I stood before Zath Tobias, rage dancing in the pit of my belly. Sacked? That was impossible. I was the best salesman in all of Mega Plaza. How could they just sack me?
“Sir, are you saying I don’t have a right to fall sick?” I asked in the meekest tone I could muster. At his perpetual accuser’s corner, Kobo Olanto stood wearing his most evil grin. This was sure his machination.
“Of course you have a right to fall sick,” Zath responded. “But not at the expense of this company.”
He had a smile on his face as well, reminding me about the special brand of sinister found only amongst these unfortunate Europeans.

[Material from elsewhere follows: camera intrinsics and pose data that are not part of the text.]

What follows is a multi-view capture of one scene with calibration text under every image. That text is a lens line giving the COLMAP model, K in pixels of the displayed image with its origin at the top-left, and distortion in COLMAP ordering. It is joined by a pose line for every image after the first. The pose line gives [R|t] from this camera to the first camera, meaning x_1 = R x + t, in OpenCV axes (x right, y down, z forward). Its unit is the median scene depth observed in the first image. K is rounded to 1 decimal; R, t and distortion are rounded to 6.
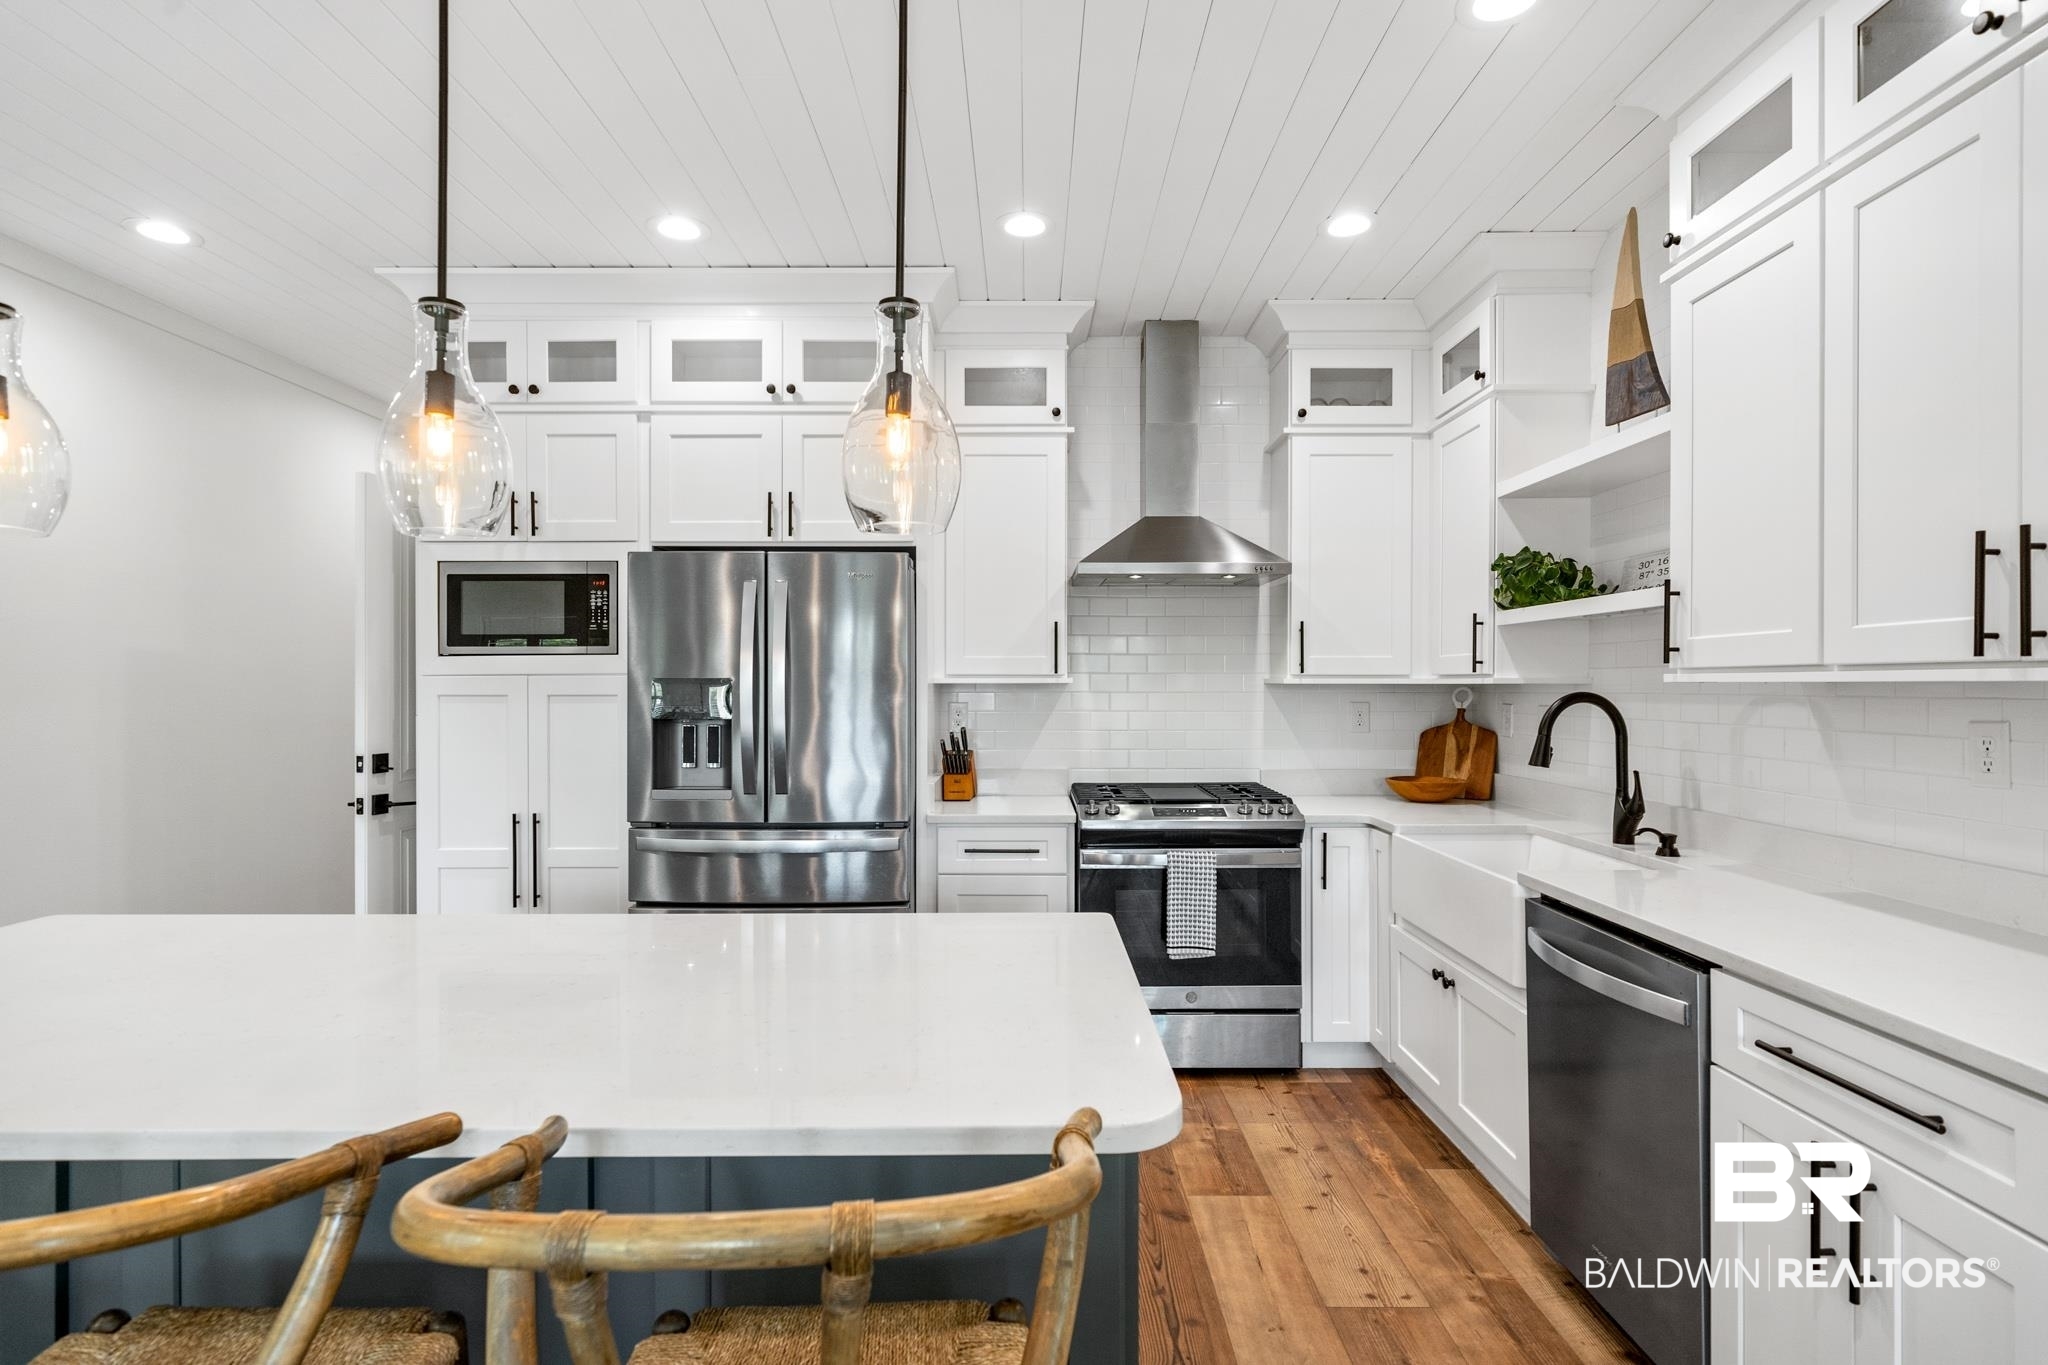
lens RADIAL K [[1017.5, 0, 1019.8], [0, 1017.5, 689.1], [0, 0, 1]] dist [0.004688, 0.000773]
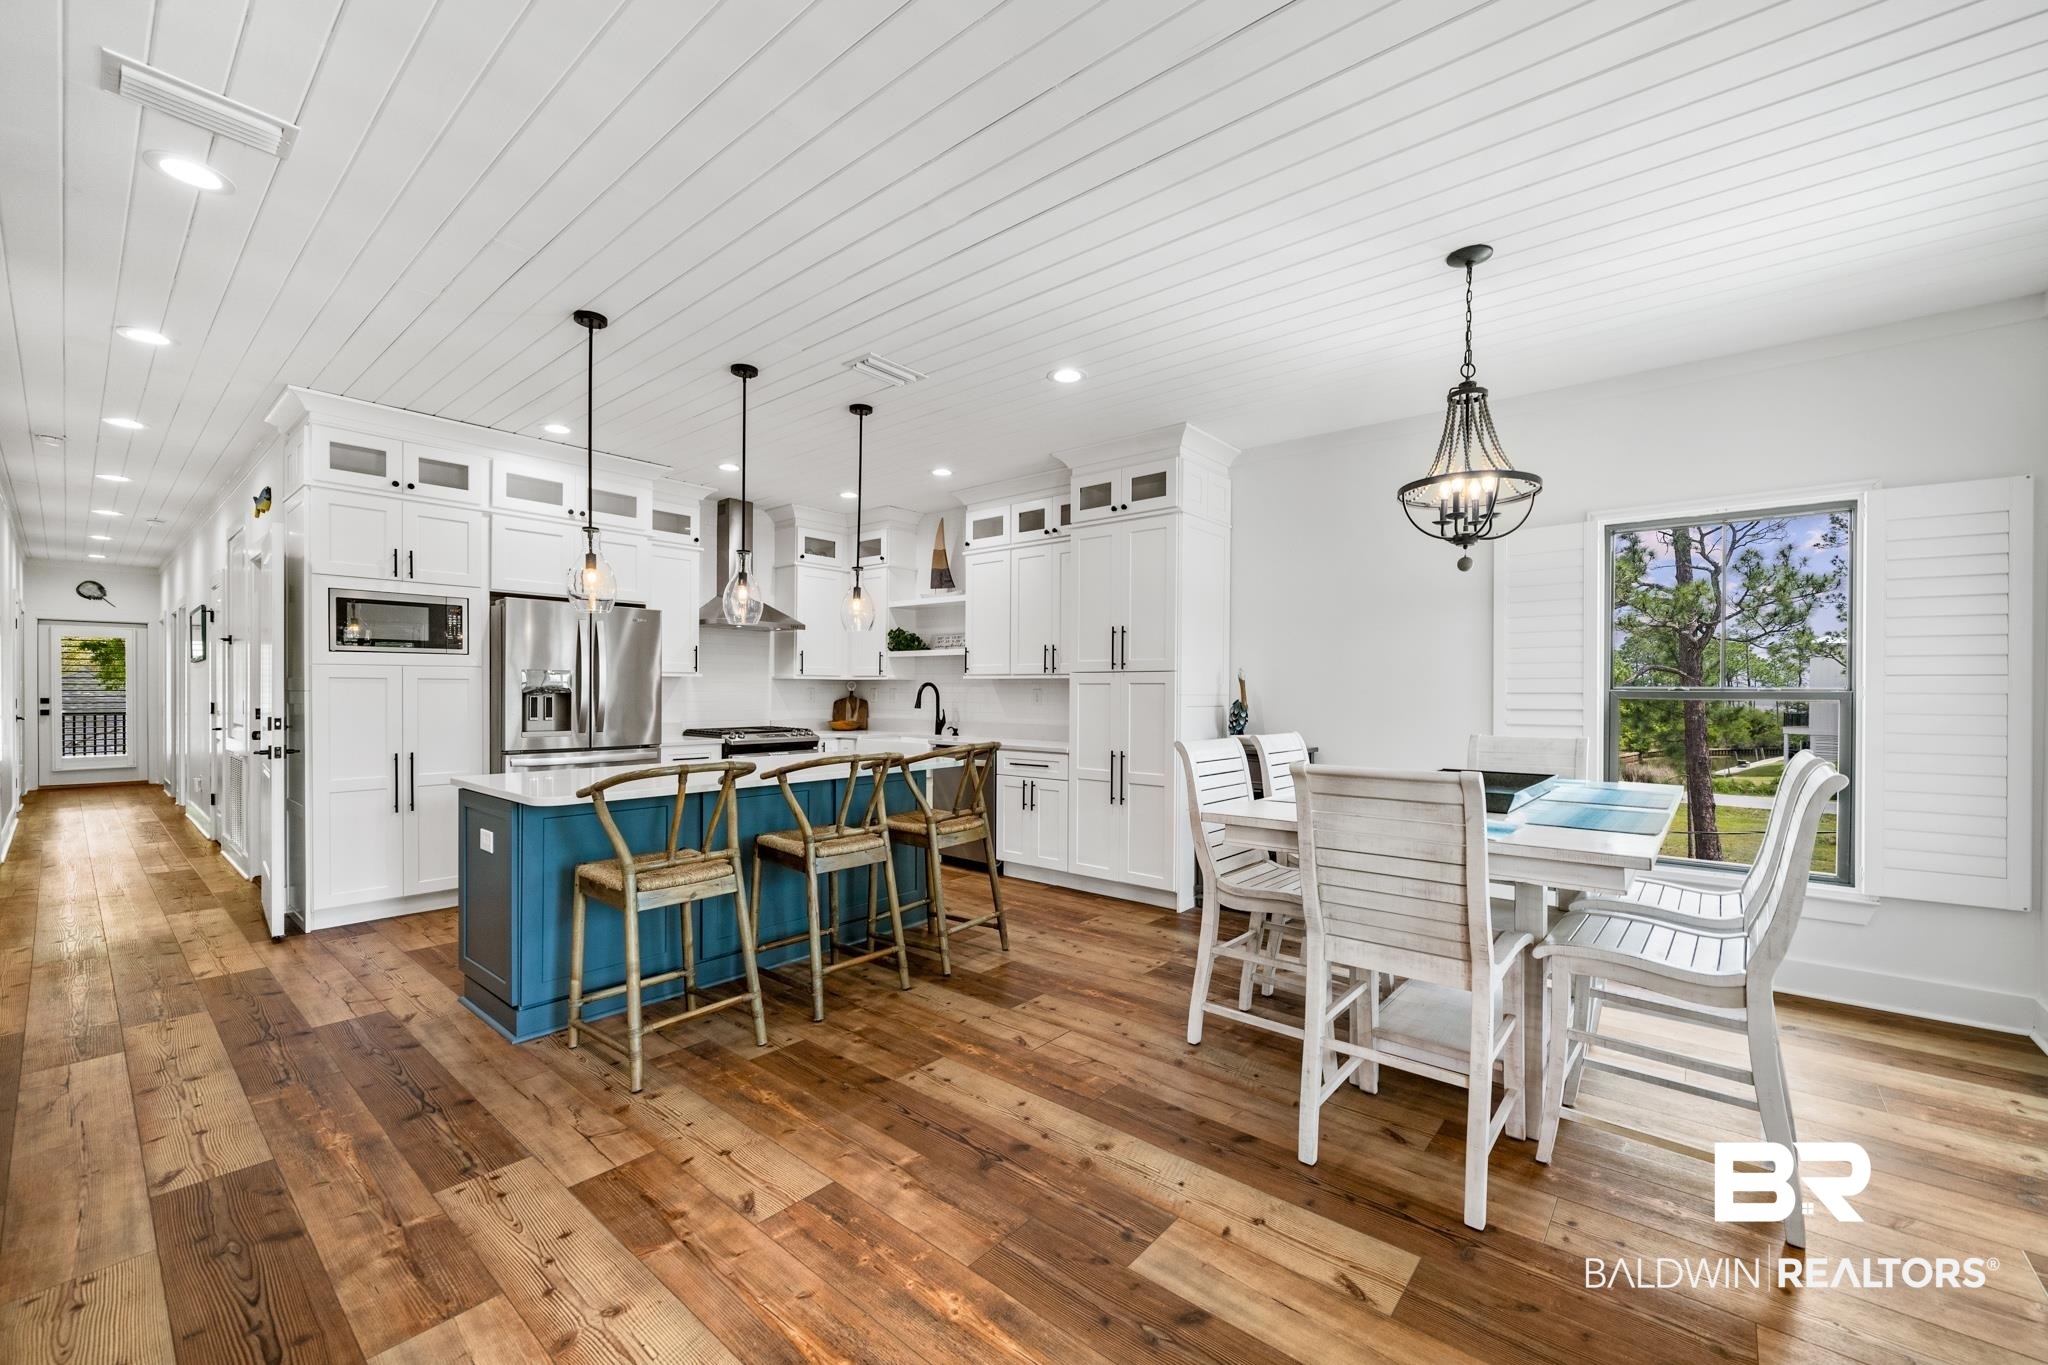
lens RADIAL K [[820.3, 0, 1025.5], [0, 820.3, 699.3], [0, 0, 1]] dist [-0.002137, -0.000063]
pose [[0.640482, -0.004155, 0.767962, -0.871640], [-0.003494, 0.999959, 0.008323, 0.025509], [-0.767965, -0.008014, 0.640441, -0.576077]]
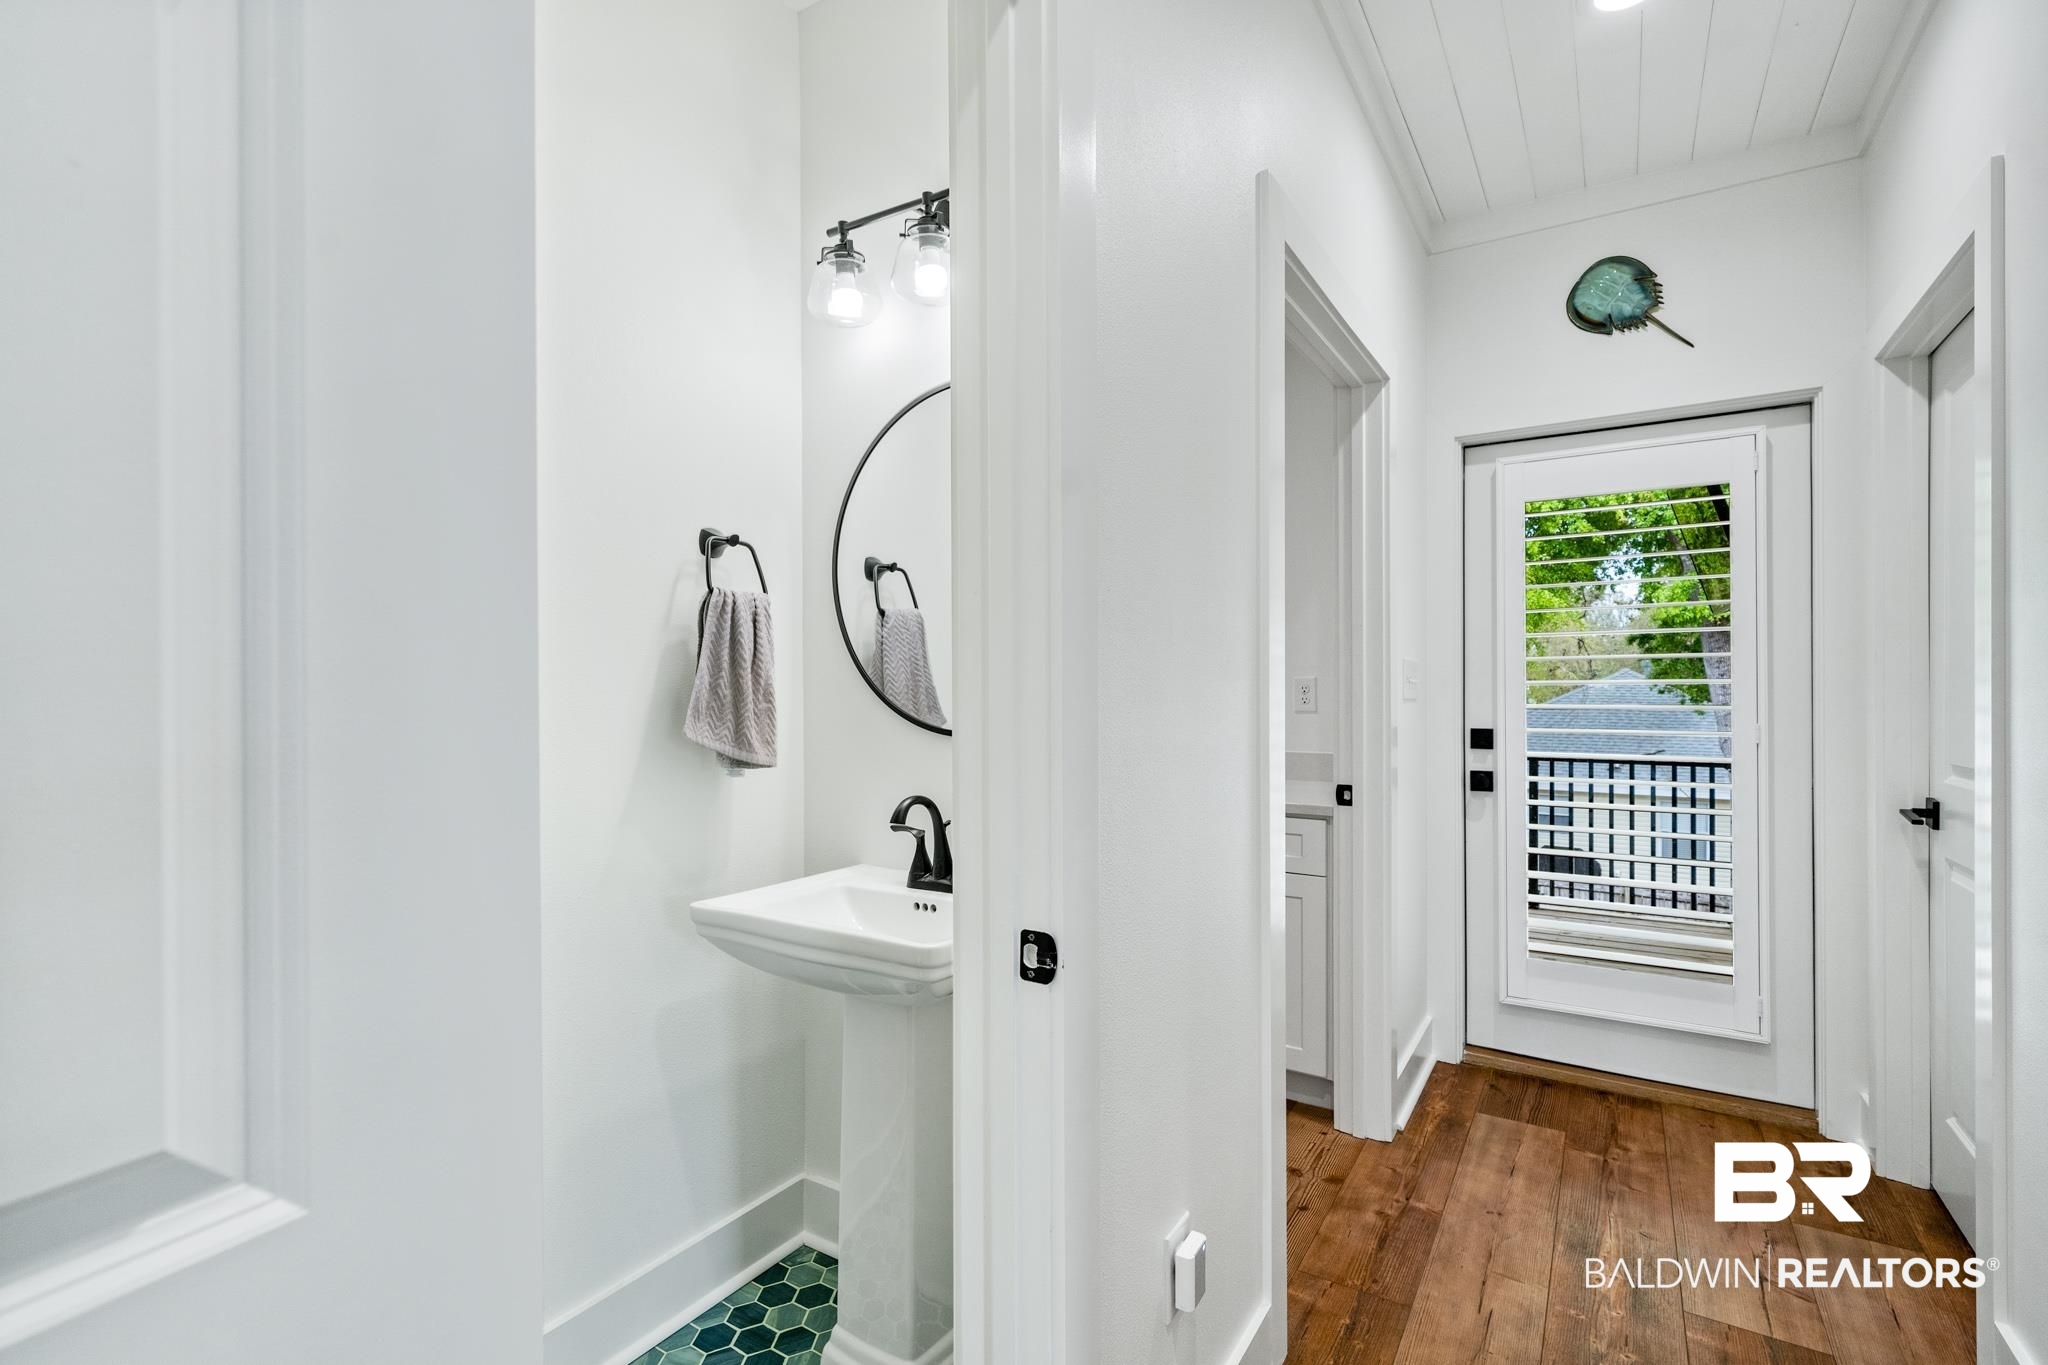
lens RADIAL K [[976.1, 0, 1024.0], [0, 976.1, 682.5], [0, 0, 1]] dist [0.002434, 0.000057]
pose [[0.832336, -0.004847, -0.554250, -0.717805], [0.004907, 0.999987, -0.001377, 0.013283], [0.554249, -0.001573, 0.832349, 2.914762]]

“Sir, I beg you to reconsider.” I pleaded despite the bile stuck in my gut. I needed the job, no matter how paltry for a graduate it was. It put the proverbial agege bread and ewa agoyin on my table. How did it happen that just when it felt like I had grasped the tethers of the good life, through that unfortunate alarm clock, that situations suddenly went awry? Before the alarm clock, I had no hopes of affluence but I had a job at least. At the end of the day, it was all bad luck. Bad luck, bad luck, and nothing more.
I couldn’t process most of my thoughts, but it was more of a certain tiredness in my soul, than anything else, that restrained me from using profanities and lashing out my tongue.
I walked out sordid and defeated, my past trophies and achievements here tipping over to the ground. At last it had proved to be all vanity. There went my dreams of becoming HOD Sales. Or even anything for that matter.
Nene had wished me well, and helped me with a thousand naira note which I had used for transport. She had promised to come check me as soon she could, but I didn’t allow her become mushy or emotional at that moment. I told her with a firm expression that I would be fine, although I knew I lied. I had taken the BRT bus from TBS home, but I didn’t realize when I went past my bus stop. My mind wondered like a thirsty gerbil under the hot desert sun.
The walk home from the bus stop wasn’t good for me, but I didn’t have a choice, and all I had with me was the change left from the teefare. My savings at the bank was less than what could take me for a month. As I crossed the highway, I realized that my focus on the job had even limited what I could do elsewhere. The last time I thought of making any sense from what I studied at the university was when I was just out of the university. I was a sales man, but even my mind was now wired to sell only what I was asked to.